Kesempatan pertama untuk mempengaruhi alam kepada seseorang yang telah menguasai ucapan dan pemikiran diberikan oleh organisasi publik berdasarkan penggunaan berbagai metode teknis.

Organisasi sosial, seperti yang tampak di antara masyarakat yang paling kuno, didasarkan pada pembagian ke dalam kelompok-kelompok sosial. Kelompok-kelompok ini adalah saingan dan sekutu pada saat yang sama; mereka dipisahkan dan dibedakan oleh tabu seksual dan makanan.

Klan berdasarkan kekerabatan laki-laki (patrilineal) atau perempuan (matrilineal) adalah sekelompok individu yang berkerabat, keturunan dari satu nenek moyang yang di dalamnya terdapat larangan inses (hubungan seksual dalam klan). Ada juga satu atau lebih larangan makanan (tidak dapat diterima untuk memakan hewan atau tumbuhan tertentu). Inilah yang membedakan satu klan dengan klan lainnya.

Karena larangan incest, klan tidak bisa berdiri sendiri. Kelangsungan hidupnya membutuhkan satu atau lebih klan lain di mana anggotanya dapat menemukan pasangan.

Di antara unsur-unsur budaya bisa disebut makan bersama. Sementara hewan memuaskan rasa lapar mereka secara tidak sengaja, bagi manusia, makan bersama adalah hal biasa dan merupakan ritual tertentu. Setelah menaklukkan api, memasak makanan termasuk dalam praktik ini. Sejak periode Neolitik, berbagai biji-bijian telah menjadi dasar nutrisi. Tanpa perlakuan panas, mereka sedikit atau sama sekali tidak dapat dimakan; sekarang berbagai produk berkembang, dan makanan lebih mudah dicerna. Ada "dapur" - pekerjaan bersama dalam keluarga.

Api memungkinkan Anda mengeraskan beberapa produk kayu, sehingga meningkatkan alat dan senjata.
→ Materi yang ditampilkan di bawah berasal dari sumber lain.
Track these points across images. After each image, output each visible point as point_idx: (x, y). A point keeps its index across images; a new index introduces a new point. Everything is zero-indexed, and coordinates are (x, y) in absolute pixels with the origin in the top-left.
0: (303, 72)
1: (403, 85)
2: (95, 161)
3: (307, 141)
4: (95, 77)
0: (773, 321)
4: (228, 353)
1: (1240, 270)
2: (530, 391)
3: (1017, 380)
Di zaman logam, penguasaan api sangat penting.

Teknik dan mitologi

Signifikansi praktis api untuk kebutuhan manusia, serta sifatnya yang berbahaya, mengejutkan imajinasi orang, membuka jalan bagi mereka untuk mitos. Prometheus untuk orang Yunani adalah dewa dari keluarga titans, dia mencuri api dari surga dan memberikannya kepada orang-orang. Untuk apa dia dihukum: dirantai ke pegunungan Kaukasus, di mana seekor elang mematuk hatinya sampai Hercules membebaskannya.

Pengetahuan tentang api juga memiliki makna magis: dalam masyarakat Afrika, pandai besi, manusia api, dianggap sebagai penyihir, dia dihina dan berbahaya.

Bagaimana api itu dinyalakan? Orang-orang yang paling kuno (misalnya, orang Indian di Amazon) menghasilkan api dengan menggosokkan dua cabang pohon di antara jari-jari mereka atau dengan busur; dari serutan pemanas atau lumut kering dinyalakan. Ketika flint menyerang flint, percikan api muncul, di mana beberapa bahan yang mudah terbakar segera dibawa; teknik ini lebih rumit dari yang sebelumnya. Dengan munculnya besi, kursi berlengan muncul - percikan padam dengan sepotong besi pada batu api, yang menyalakan sumbu - zat longgar yang terdiri dari jamur kering.

Untuk waktu yang lama, membuat api tetap menjadi tugas yang sulit, jadi api dijaga dengan hati-hati: menjaga nyala api atau melindungi bara api yang membara adalah tugas suci wanita. Sejak itu, kata "api" dan "perapian" melambangkan keluarga ...

Selain memasak yang telah disebutkan, api mulai digunakan dalam kasus lain.

Pada malam hari, api mulai digunakan sebagai sumber cahaya, sedangkan sebelum gelapnya malam mengganggu semua aktivitas (kecuali malam yang diterangi cahaya bulan). Lukisan batu di gua tidak akan mungkin terjadi tanpa pencahayaan. Lampu berdasarkan minyak (atau lemak) sudah ada selama Paleolitik Atas (35.000 tahun SM). Namun, penggunaan lampu atau obor bisa saja terjadi lebih awal.

Api juga menjadi sumber panas, sangat berharga di daerah dengan musim dingin yang membekukan. Namun, manfaat dari ini terbatas untuk waktu yang lama: perlu untuk duduk di sekitar api, yang tidak hanya menghangatkan, tetapi juga menakuti pemangsa.

Penguasaan api membangkitkan imajinasi banyak orang: penulis J. Roni the Elder mendedikasikan buku fiksi ilmiah Fight for Fire (1911) untuk acara ini. Kemudian, dalam filmnya dengan nama yang sama, sutradara J.-J. Anno.

Jika Anda menemukan kesalahan, silakan pilih sepotong teks dan tekan Ctrl+Enter.